Des analystes connaissant bien le président el-Assad sont d’avis qu’il préfèrerait être reconnu historiquement comme un réformateur plutôt que comme un paria dictatorial. Certains croient que les réactions contradictoires du gouvernement aux récentes manifestations – changements de stratégie abrupts vacillant entre répression et concessions – sont symptomatiques des divisions entre le président, d’autres membres de son parti et l’armée. Certains experts prévoient que si Bachar el-Assad perd la maîtrise du pouvoir, des partisans de la ligne dure pourraient prendre la relève[14].



[1] The Guardian, « Syrian regime's shells pound Deraa's Roman quarter », 1er mai 2011.

[2] L’association des Frères musulmans est bannie en Syrie et a fait l’objet d’une répression brutale périodique, notamment lors du massacre de Hama en 1982 qui fit entre 10 000 et 25 000 morts et blessés.

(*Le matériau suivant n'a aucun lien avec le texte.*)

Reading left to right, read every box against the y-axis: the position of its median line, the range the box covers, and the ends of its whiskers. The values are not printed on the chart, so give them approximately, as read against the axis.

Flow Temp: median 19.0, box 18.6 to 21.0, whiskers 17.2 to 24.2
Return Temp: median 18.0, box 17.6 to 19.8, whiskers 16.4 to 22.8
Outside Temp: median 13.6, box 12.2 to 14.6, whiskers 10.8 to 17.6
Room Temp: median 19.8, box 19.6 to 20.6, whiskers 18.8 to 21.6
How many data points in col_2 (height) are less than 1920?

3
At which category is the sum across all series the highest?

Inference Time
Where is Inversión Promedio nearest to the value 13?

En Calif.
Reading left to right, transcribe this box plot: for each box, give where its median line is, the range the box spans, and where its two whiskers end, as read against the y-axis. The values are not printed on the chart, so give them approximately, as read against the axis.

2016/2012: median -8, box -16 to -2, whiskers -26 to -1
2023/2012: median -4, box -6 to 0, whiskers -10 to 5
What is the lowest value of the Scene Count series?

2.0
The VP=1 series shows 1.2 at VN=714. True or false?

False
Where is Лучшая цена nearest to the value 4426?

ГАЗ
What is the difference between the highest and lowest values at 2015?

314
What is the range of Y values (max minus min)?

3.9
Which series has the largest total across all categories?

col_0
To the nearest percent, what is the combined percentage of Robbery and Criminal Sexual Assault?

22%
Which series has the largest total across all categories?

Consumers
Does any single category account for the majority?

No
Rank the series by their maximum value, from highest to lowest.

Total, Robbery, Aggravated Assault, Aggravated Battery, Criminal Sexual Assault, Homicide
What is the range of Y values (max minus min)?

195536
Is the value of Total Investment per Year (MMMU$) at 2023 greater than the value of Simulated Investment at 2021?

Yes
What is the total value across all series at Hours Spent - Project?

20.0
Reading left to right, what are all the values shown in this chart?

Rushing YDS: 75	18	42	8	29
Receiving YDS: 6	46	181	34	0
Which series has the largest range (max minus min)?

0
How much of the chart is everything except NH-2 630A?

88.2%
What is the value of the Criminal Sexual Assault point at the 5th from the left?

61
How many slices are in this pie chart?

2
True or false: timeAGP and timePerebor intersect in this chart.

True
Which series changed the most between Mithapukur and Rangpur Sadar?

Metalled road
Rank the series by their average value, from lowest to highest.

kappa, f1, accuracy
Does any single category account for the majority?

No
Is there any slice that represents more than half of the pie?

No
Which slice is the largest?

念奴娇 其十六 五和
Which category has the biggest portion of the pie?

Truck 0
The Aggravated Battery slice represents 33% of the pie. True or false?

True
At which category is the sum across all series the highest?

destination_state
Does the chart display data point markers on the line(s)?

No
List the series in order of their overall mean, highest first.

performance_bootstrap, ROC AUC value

[3] Syria Comment. « The Man behind ‘Syria Revolution 2011’Facebook-Page Speaks Out 24 avril 2011 ». Fida’ ad-Din Tariif as-Sayyid (26) est le gestionnaire de la page web. Des analystes sont d’avis que ses commentaires au début des manifestations étaient similaires en forme et en fond à ceux de Ikhwan, le site Internet des Frères musulmans.

[4] Syria Comment. « Advice to the UN from a retired diplomat ». 27 avril 2011. 

[5] Daily Star, « The epic Arab battle reaches Syria ». Rami G. Khouri. 27 avril 2011.

[6] Syria Comment. « Advice to the UN from a retired diplomat ». 27 avril  2011. 

[7] Daily Star. « The epic Arab battle reaches Syria ». Rami G. Khouri. 27 avril 2011.

[8] Des organisations des droits de la personne qu’en date du 1er mai, 1 535 individus ont été tués; entre 1 100 et 1 500 autres ont été emprisonnés, dont bon nombre d’entre eux ont été battus et torturés.

[9] Financial Times. « Uprising exposes Syria’s economic weaknesses » Abigail Fielding-Smith and Lina Saigol. 26 avril 2011.

[10] Les Nations Unies en Syrie. « UN extends emergency aid to drought-hit Syria  [2011-02-10] »

[11] Conversation tenue le 28 avril 2011 avec Joshua Landis, directeur du Center for Middle East Studies de l’Université d’Oklahoma.

[12] La Syrie est une mosaïque de personnes : 72 % sont sunnites, 13 % chiites, 10 % alaouites, 10 % chrétiens et 3 % druzes.

[13] Human Rights Watch. « A Wasted Decade. Human Rights in Syria during Bashar al-Asad’s First Ten Years in Power ». Juillet 2010, p. 1 et 5. Traduction libre : « Une décennie perdue. Les droits de la personne en Syrie pendant les dix premières années de pouvoir de Bachar el-Assad. »

[14] Syria Comment. « Shock in Syria: the Messy and Unlikely Alternatives for Bashar ». David W. Lesch. 27 avril 2011. Traduction libre : « État de choc en Syrie, les choix obscurs et peu probables pour remplacer Bachar ».